Now, I realize many of you fans of the movie couldn’t care less about these inaccuracies. And believe it or not, I often try to forgive them, because otherwise, historical fiction is difficult (if not impossible) to write. But a) some of these are pretty bad, and b) this is Thermopylae. And the course of Western civilization turned during this campaign, via Thermopylae and (more directly) Salamis. After his loss against the Athenian navy at Salamis, Xerxes left the Greek peninsula, and history continued on the course we know. The Greek victory allowed the city-states to continue the evolution of the democratic ideas that influenced (for a while) Rome, the Enlightenment, and the founders of the United States (among others). Note: counterfactual history is a tricky thing, and I’m not trying to say that Persians are bad, or that there was some great good vs. evil battle going on here. I’m simply stating that history, world history, would have been very different had Xerxes conquered Greece at this point.

WRT historical fiction blockbusters, I always end up of two minds.

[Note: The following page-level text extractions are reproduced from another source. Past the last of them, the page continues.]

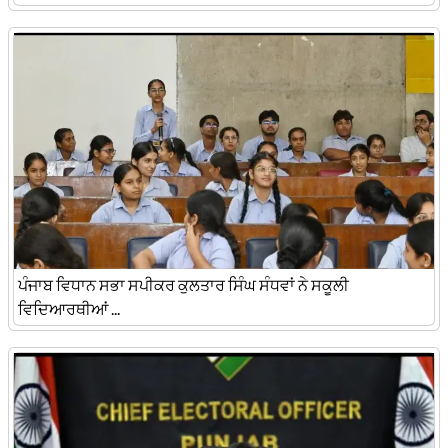
ਪੰਜਾਬ ਵਿਧਾਨ ਸਭਾ ਸਪੀਕਰ ਕੁਲਤਾਰ ਸਿੰਘ ਸੰਧਵਾਂ ਨੇ ਸਕੂਲੀ
ਵਿਦਿਆਰਥੀਆਂ ...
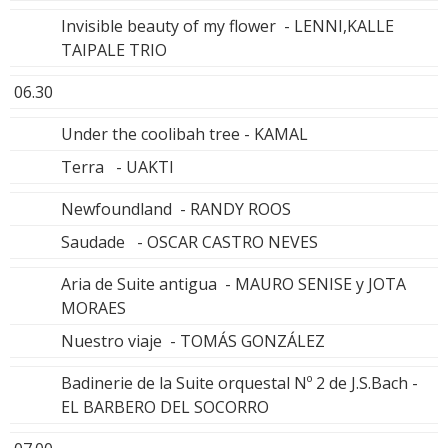
Invisible beauty of my flower - LENNI,KALLE
TAIPALE TRIO
06.30
Under the coolibah tree - KAMAL
Terra - UAKTI
Newfoundland - RANDY ROOS
Saudade - OSCAR CASTRO NEVES
Aria de Suite antigua - MAURO SENISE y JOTA
MORAES
Nuestro viaje - TOMÁS GONZÁLEZ
Badinerie de la Suite orquestal Nº 2 de J.S.Bach -
EL BARBERO DEL SOCORRO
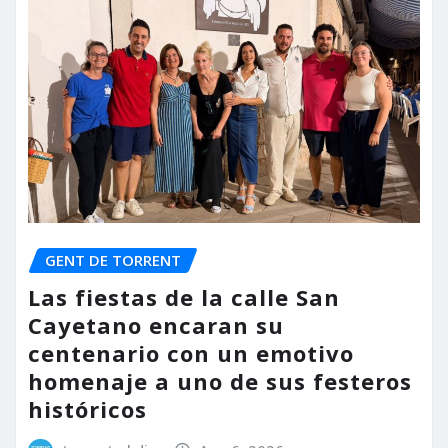
GENT DE TORRENT
Las fiestas de la calle San
Cayetano encaran su
centenario con un emotivo
homenaje a uno de sus festeros
históricos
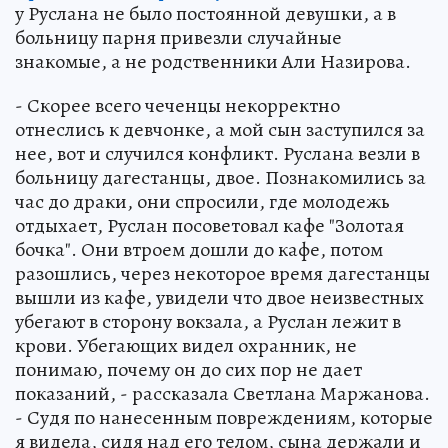
у Руслана не было постоянной девушки, а в
больницу парня привезли случайные
знакомые, а не родственники Али Назирова.
- Скорее всего чеченцы некорректно
отнеслись к девчонке, а мой сын заступился за
нее, вот и случился конфликт. Руслана везли в
больницу дагестанцы, двое. Познакомились за
час до драки, они спросили, где молодежь
отдыхает, Руслан посоветовал кафе "Золотая
бочка". Они втроем дошли до кафе, потом
разошлись, через некоторое время дагестанцы
вышли из кафе, увидели что двое неизвестных
убегают в сторону вокзала, а Руслан лежит в
крови. Убегающих видел охранник, не
понимаю, почему он до сих пор не дает
показаний, - рассказала Светлана Маржанова.
- Судя по нанесенным повреждениям, которые
я видела, сидя над его телом, сына держали и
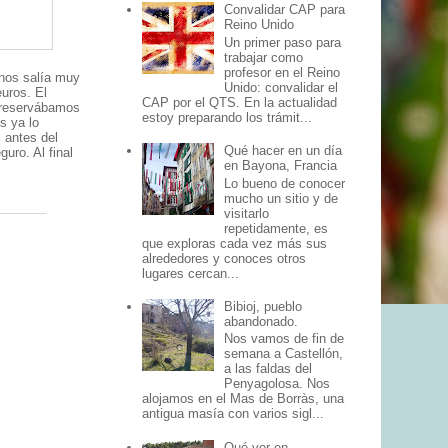
Convalidar CAP para
Reino Unido
Un primer paso para
trabajar como
profesor en el Reino
nos salía muy
Unido: convalidar el
euros. El
CAP por el QTS. En la actualidad
o reservábamos
estoy preparando los trámit...
s ya lo
s antes del
Qué hacer en un día
uro. Al final
en Bayona, Francia
Lo bueno de conocer
mucho un sitio y de
visitarlo
repetidamente, es
que exploras cada vez más sus
alrededores y conoces otros
lugares cercan...
Bibioj, pueblo
abandonado.
Nos vamos de fin de
semana a Castellón,
a las faldas del
Penyagolosa. Nos
alojamos en el Mas de Borràs, una
antigua masía con varios sigl...
Qué ver en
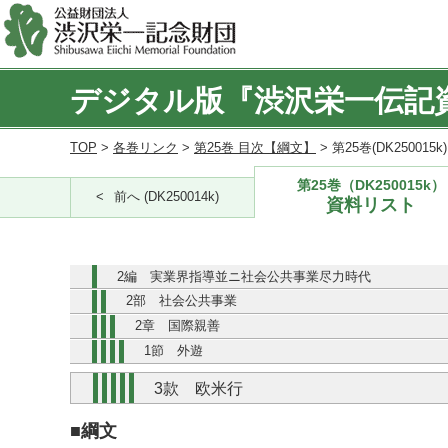
デジタル版『渋沢栄一伝記
TOP
>
各巻リンク
>
第25巻 目次【綱文】
> 第25巻(DK250015
第25巻（DK250015k）
前へ (DK250014k)
資料リスト
2編 実業界指導並ニ社会公共事業尽力時代
2部 社会公共事業
2章 国際親善
1節 外遊
3款 欧米行
■綱文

I’m glad that people who don’t read Herodotus’ Histories are learning something about the historical underpinnings of our civilization…but when they’re learning half-truths, half-dramatization for the sake of the plot, it can lead their education astray. (off-topic case in point…I’m sick and tired about hearing about the hero in 24 torturing people into giving him the info that he needs, RIGHT NOW, to solve a problem. People who study the use of torture historically know that people LIE when tortured. People say anything to get it to stop. Innocent people confess to crimes they know little or nothing about…*sigh* I’ll get off that soapbox. Rant off.) Point being, fake history isn’t REAL history, so you can’t learn fake history in an attempt to apply it’s lessons to the future. Our understanding of history isn’t perfect, of course, but the goal is to head closer to the TRUTH, not closer to what sells.

But after some discussions this weekend, I’ve adjusted my stance a bit. I’m not going to stop pointing out the inaccuracies (thus this post), because it’s important. But several friends have pointed out that problems with the history are being brought up and discussed in blogs, in reviews, and in specials on the History Channel. Which people apparently DO watch; sweet. So that’s good. And the movie’s look is supposedly very comic-book like…that sounds trivial, but I really do think it’s important. People use these sorts of unconscious cues to tweak the level of truth they impart to a movie or book; a documentary-style show gets evaluated differently than a over-the-top saga-style movie, regardless of the actual level of accuracy. The comic-book style actually helps here, IMO.

So go have fun (heck, it’s already in my Netflix queue), but there were no war elephants. Seriously. Oh, yeah…and Spartans fought with chest armor. Always a good idea. And go watch a History Channel documentary on this, please!

(Ironically, I’m happily watching the Order right now on my 770, which is a schlocky conspiracy in the Catholic Church, angels and demons B-film, with made up religious orders, secret rituals, and forbidden magicks. In other words, not exactly historically accurate. Hm…so call it cognitive dissonance, eh? *sigh* Maybe I should have a little more faith. (faith…LOL. Good one, Ken.)

Of course, I don’t let the fact that a movie has demons in it cause me to believe in demons. I’d say that I’ll give folks the benefit of the doubt on that one…but Da Vinci Code grossed $200+ million, and The Passion of the Christ $300+ million. On the gripping hand, though, there’s also a thriving industry of the truth about the Da Vinci Code types who keep the conversation going, tossing facts and assertions and hearsay and accusations back and forth like a live hand grenade. And as long as people are willing to have the discussion, I guess that’s all I can ask for, you know?)